As deficiências nutricionais são comuns?

A Organização Mundial da Saúde estima que mais de 2 bilhões de pessoas sofrem de deficiências alimentares de vitaminas e minerais. E nos EUA, dados da Pesquisa Nacional de Exame de Saúde e Nutrição (NHANES) e do Consumo de Alimentos e Ingestão de Nutrientes do Departamento de Agricultura dos Estados Unidos para americanos indicam que as deficiências nutricionais afetam uma parte substancial da população dos EUA, talvez até 80% para algumas vitaminas e minerais.

Abordar essas lacunas nutricionais é fundamental para apoiar a saúde metabólica, a função imunológica e a fisiologia geral desses indivíduos. 

As deficiências comuns de micronutrientes incluem:

As deficiências de vitaminas e minerais mais comuns em todo o mundo são as vitaminas A e D3 e ferroEsses nutrientes são especialmente importantes para as populações em que a adequação nutricional geral não é atendida.

Definindo deficiência e ingestão alimentar recomendada

A ingestão de vitaminas e minerais de um indivíduo pode variar de deficiência grave a toxicidade. Em algum lugar intermediário está o nível de ingestão ideal.
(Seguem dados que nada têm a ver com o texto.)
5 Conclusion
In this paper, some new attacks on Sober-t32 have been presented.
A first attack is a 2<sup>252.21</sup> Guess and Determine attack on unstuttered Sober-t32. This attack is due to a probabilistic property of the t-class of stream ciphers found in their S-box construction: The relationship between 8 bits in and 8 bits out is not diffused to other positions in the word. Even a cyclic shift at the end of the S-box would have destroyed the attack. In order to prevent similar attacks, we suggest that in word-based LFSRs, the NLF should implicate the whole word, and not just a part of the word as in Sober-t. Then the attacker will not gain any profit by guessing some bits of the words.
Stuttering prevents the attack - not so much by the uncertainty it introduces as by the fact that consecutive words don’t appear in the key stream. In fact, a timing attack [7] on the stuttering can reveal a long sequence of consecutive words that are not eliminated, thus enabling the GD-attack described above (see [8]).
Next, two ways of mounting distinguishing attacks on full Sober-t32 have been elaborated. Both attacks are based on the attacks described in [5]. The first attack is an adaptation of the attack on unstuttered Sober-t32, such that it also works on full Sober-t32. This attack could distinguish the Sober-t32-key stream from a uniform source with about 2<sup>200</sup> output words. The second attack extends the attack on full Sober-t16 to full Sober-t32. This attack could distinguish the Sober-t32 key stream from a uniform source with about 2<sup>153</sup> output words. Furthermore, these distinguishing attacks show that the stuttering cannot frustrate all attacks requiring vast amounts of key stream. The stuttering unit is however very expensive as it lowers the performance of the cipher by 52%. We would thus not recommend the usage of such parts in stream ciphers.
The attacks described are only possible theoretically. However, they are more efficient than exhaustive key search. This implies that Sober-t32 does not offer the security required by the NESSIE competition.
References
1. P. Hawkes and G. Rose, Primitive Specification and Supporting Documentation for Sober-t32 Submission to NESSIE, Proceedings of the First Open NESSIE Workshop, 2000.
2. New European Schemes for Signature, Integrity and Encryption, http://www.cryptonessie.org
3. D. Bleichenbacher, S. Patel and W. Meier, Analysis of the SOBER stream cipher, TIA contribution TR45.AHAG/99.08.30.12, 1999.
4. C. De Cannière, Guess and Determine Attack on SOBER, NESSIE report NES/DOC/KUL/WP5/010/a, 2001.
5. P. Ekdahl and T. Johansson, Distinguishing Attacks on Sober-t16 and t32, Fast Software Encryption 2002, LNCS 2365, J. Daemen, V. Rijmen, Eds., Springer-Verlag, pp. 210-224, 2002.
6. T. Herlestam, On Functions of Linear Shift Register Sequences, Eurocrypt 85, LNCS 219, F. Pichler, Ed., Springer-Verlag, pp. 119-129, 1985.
Dois termos relacionados são amplamente usados para definir um padrão para a ingestão desejada: Dieta Dietética Recomendada (RDA) e Ingestão Dietética Recomendada (RDI).
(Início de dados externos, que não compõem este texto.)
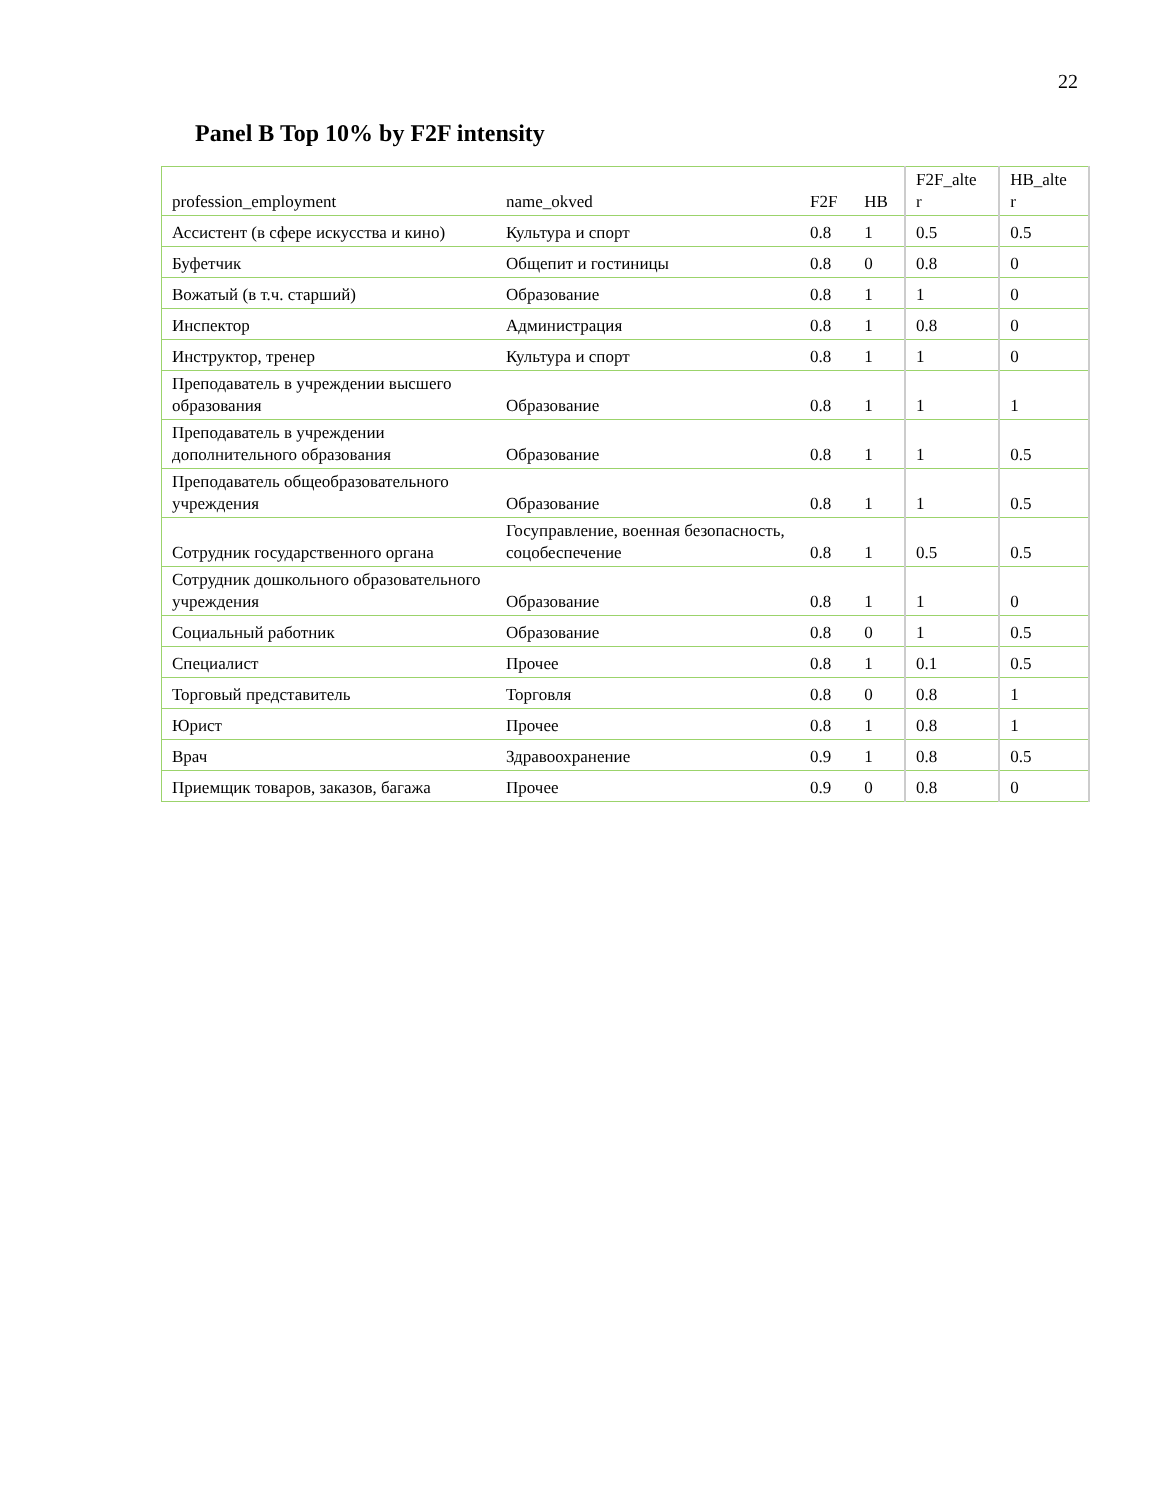22
Panel B Top 10% by F2F intensity
| profession_employment | name_okved | F2F | HB | F2F_alte r | HB_alte r |
| --- | --- | --- | --- | --- | --- |
| Ассистент (в сфере искусства и кино) | Культура и спорт | 0.8 | 1 | 0.5 | 0.5 |
| Буфетчик | Общепит и гостиницы | 0.8 | 0 | 0.8 | 0 |
| Вожатый (в т.ч. старший) | Образование | 0.8 | 1 | 1 | 0 |
| Инспектор | Администрация | 0.8 | 1 | 0.8 | 0 |
| Инструктор, тренер | Культура и спорт | 0.8 | 1 | 1 | 0 |
| Преподаватель в учреждении высшего образования | Образование | 0.8 | 1 | 1 | 1 |
| Преподаватель в учреждении дополнительного образования | Образование | 0.8 | 1 | 1 | 0.5 |
| Преподаватель общеобразовательного учреждения | Образование | 0.8 | 1 | 1 | 0.5 |
| Сотрудник государственного органа | Госуправление, военная безопасность, соцобеспечение | 0.8 | 1 | 0.5 | 0.5 |
| Сотрудник дошкольного образовательного учреждения | Образование | 0.8 | 1 | 1 | 0 |
| Социальный работник | Образование | 0.8 | 0 | 1 | 0.5 |
| Специалист | Прочее | 0.8 | 1 | 0.1 | 0.5 |
| Торговый представитель | Торговля | 0.8 | 0 | 0.8 | 1 |
| Юрист | Прочее | 0.8 | 1 | 0.8 | 1 |
| Врач | Здравоохранение | 0.9 | 1 | 0.8 | 0.5 |
| Приемщик товаров, заказов, багажа | Прочее | 0.9 | 0 | 0.8 | 0 |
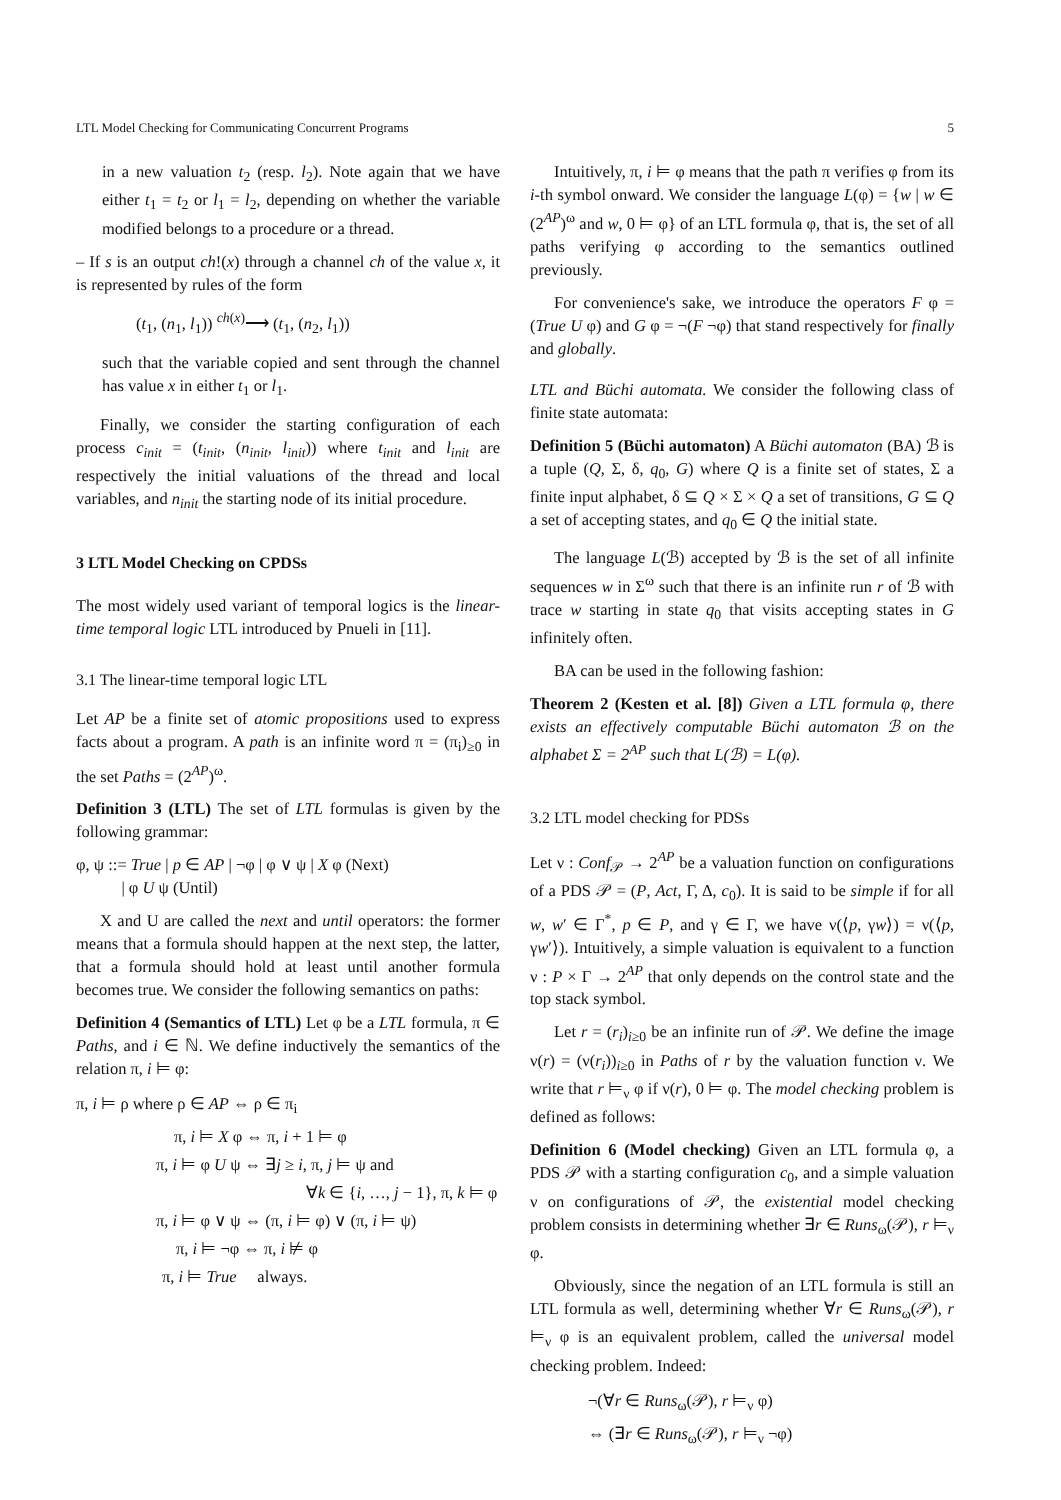LTL Model Checking for Communicating Concurrent Programs 5
in a new valuation t<sub>2</sub> (resp. l<sub>2</sub>). Note again that we have either t<sub>1</sub> = t<sub>2</sub> or l<sub>1</sub> = l<sub>2</sub>, depending on whether the variable modified belongs to a procedure or a thread.
– If s is an output ch!(x) through a channel ch of the value x, it is represented by rules of the form
(t<sub>1</sub>, (n<sub>1</sub>, l<sub>1</sub>)) <sup>ch(x)</sup>⟶ (t<sub>1</sub>, (n<sub>2</sub>, l<sub>1</sub>))
such that the variable copied and sent through the channel has value x in either t<sub>1</sub> or l<sub>1</sub>.
Finally, we consider the starting configuration of each process c<sub>init</sub> = (t<sub>init</sub>, (n<sub>init</sub>, l<sub>init</sub>)) where t<sub>init</sub> and l<sub>init</sub> are respectively the initial valuations of the thread and local variables, and n<sub>init</sub> the starting node of its initial procedure.
3 LTL Model Checking on CPDSs
The most widely used variant of temporal logics is the linear-time temporal logic LTL introduced by Pnueli in [11].
3.1 The linear-time temporal logic LTL
Let AP be a finite set of atomic propositions used to express facts about a program. A path is an infinite word π = (π<sub>i</sub>)<sub>≥0</sub> in the set Paths = (2<sup>AP</sup>)<sup>ω</sup>.
Definition 3 (LTL) The set of LTL formulas is given by the following grammar:
φ, ψ ::= True | p ∈ AP | ¬φ | φ ∨ ψ | X φ (Next)
| φ U ψ (Until)
X and U are called the next and until operators: the former means that a formula should happen at the next step, the latter, that a formula should hold at least until another formula becomes true. We consider the following semantics on paths:
Definition 4 (Semantics of LTL) Let φ be a LTL formula, π ∈ Paths, and i ∈ ℕ. We define inductively the semantics of the relation π, i ⊨ φ:
π, i ⊨ ρ where ρ ∈ AP ⇔ ρ ∈ π<sub>i</sub>
π, i ⊨ X φ ⇔ π, i + 1 ⊨ φ
π, i ⊨ φ U ψ ⇔ ∃j ≥ i, π, j ⊨ ψ and
∀k ∈ {i, …, j − 1}, π, k ⊨ φ
π, i ⊨ φ ∨ ψ ⇔ (π, i ⊨ φ) ∨ (π, i ⊨ ψ)
π, i ⊨ ¬φ ⇔ π, i ⊭ φ
π, i ⊨ True always.
Intuitively, π, i ⊨ φ means that the path π verifies φ from its i-th symbol onward. We consider the language L(φ) = {w | w ∈ (2<sup>AP</sup>)<sup>ω</sup> and w, 0 ⊨ φ} of an LTL formula φ, that is, the set of all paths verifying φ according to the semantics outlined previously.
For convenience's sake, we introduce the operators F φ = (True U φ) and G φ = ¬(F ¬φ) that stand respectively for finally and globally.
LTL and Büchi automata. We consider the following class of finite state automata:
Definition 5 (Büchi automaton) A Büchi automaton (BA) ℬ is a tuple (Q, Σ, δ, q<sub>0</sub>, G) where Q is a finite set of states, Σ a finite input alphabet, δ ⊆ Q × Σ × Q a set of transitions, G ⊆ Q a set of accepting states, and q<sub>0</sub> ∈ Q the initial state.
The language L(ℬ) accepted by ℬ is the set of all infinite sequences w in Σ<sup>ω</sup> such that there is an infinite run r of ℬ with trace w starting in state q<sub>0</sub> that visits accepting states in G infinitely often.
BA can be used in the following fashion:
Theorem 2 (Kesten et al. [8]) Given a LTL formula φ, there exists an effectively computable Büchi automaton ℬ on the alphabet Σ = 2<sup>AP</sup> such that L(ℬ) = L(φ).
3.2 LTL model checking for PDSs
Let ν : Conf<sub>𝒫</sub> → 2<sup>AP</sup> be a valuation function on configurations of a PDS 𝒫 = (P, Act, Γ, Δ, c<sub>0</sub>). It is said to be simple if for all w, w′ ∈ Γ<sup>*</sup>, p ∈ P, and γ ∈ Γ, we have ν(⟨p, γw⟩) = ν(⟨p, γw′⟩). Intuitively, a simple valuation is equivalent to a function ν : P × Γ → 2<sup>AP</sup> that only depends on the control state and the top stack symbol.
Let r = (r<sub>i</sub>)<sub>i≥0</sub> be an infinite run of 𝒫. We define the image ν(r) = (ν(r<sub>i</sub>))<sub>i≥0</sub> in Paths of r by the valuation function ν. We write that r ⊨<sub>ν</sub> φ if ν(r), 0 ⊨ φ. The model checking problem is defined as follows:
Definition 6 (Model checking) Given an LTL formula φ, a PDS 𝒫 with a starting configuration c<sub>0</sub>, and a simple valuation ν on configurations of 𝒫, the existential model checking problem consists in determining whether ∃r ∈ Runs<sub>ω</sub>(𝒫), r ⊨<sub>ν</sub> φ.
Obviously, since the negation of an LTL formula is still an LTL formula as well, determining whether ∀r ∈ Runs<sub>ω</sub>(𝒫), r ⊨<sub>ν</sub> φ is an equivalent problem, called the universal model checking problem. Indeed:
¬(∀r ∈ Runs<sub>ω</sub>(𝒫), r ⊨<sub>ν</sub> φ)
⇔ (∃r ∈ Runs<sub>ω</sub>(𝒫), r ⊨<sub>ν</sub> ¬φ)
  • Os RDAs fornecem o nível diário de ingestão alimentar de um nutriente considerado suficiente para atender às necessidades de 97,5% dos indivíduos saudáveis com base em seu estágio de vida (idade) e sexo.
  • Os RDIs foram desenvolvidos para fins de rotulagem de alimentos e são numericamente idênticos ao maior valor de RDA para qualquer grupo.

Uma das maiores críticas à RDA é que ela não se baseia na definição do nível ideal de ingestão de nutrientes, mas sim no nível que não resultará em nenhum sinal de deficiência e em uma estimativa da necessidade fisiológica do nutriente em pessoas “saudáveis”.

Entre o nível de deficiência e um nível adequado ou ótimo, encontra-se uma área conhecida como insuficiência subclínica, marginal ou de nutrientes. Esses termos significam um nível de ingestão de nutrientes acima de causar sinais e sintomas clássicos de deficiência, mas é menos do que ideal porque está associado a alguma evidência de inadequação fisiológica. Em muitos casos, os únicos indícios de uma deficiência subclínica de nutrientes podem ser fadiga, letargia, dificuldade de concentração ou falta de bem-estar. Pior ainda, a deficiência subclínica crônica de longo prazo pode prejudicar nossa saúde com o tempo.

O que vitaminas e minerais fazem no corpo humano

Vitaminas e minerais são nutrientes essenciais, o que significa que o corpo não pode funcionar corretamente sem eles. Uma das principais funções das vitaminas e dos minerais é que eles são encontrados na parte ativa das enzimas, e as coenzimas trabalham juntas para construir ou quebrar moléculas.

A maioria das enzimas contém uma proteína e um cofator, normalmente um mineral ou vitamina essencial. Se uma enzima carece de um mineral ou vitamina essencial, ela não pode funcionar adequadamente. A enzima pode desempenhar sua função vital fornecendo os minerais e vitaminas necessários por meio de dieta ou fórmula nutricional. Por exemplo, o zinco é necessário para a enzima que ativa a vitamina A no processo visual. Uma dieta com vitamina A suficiente é irrelevante porque a vitamina A não pode ser convertida na forma ativa sem zinco na enzima.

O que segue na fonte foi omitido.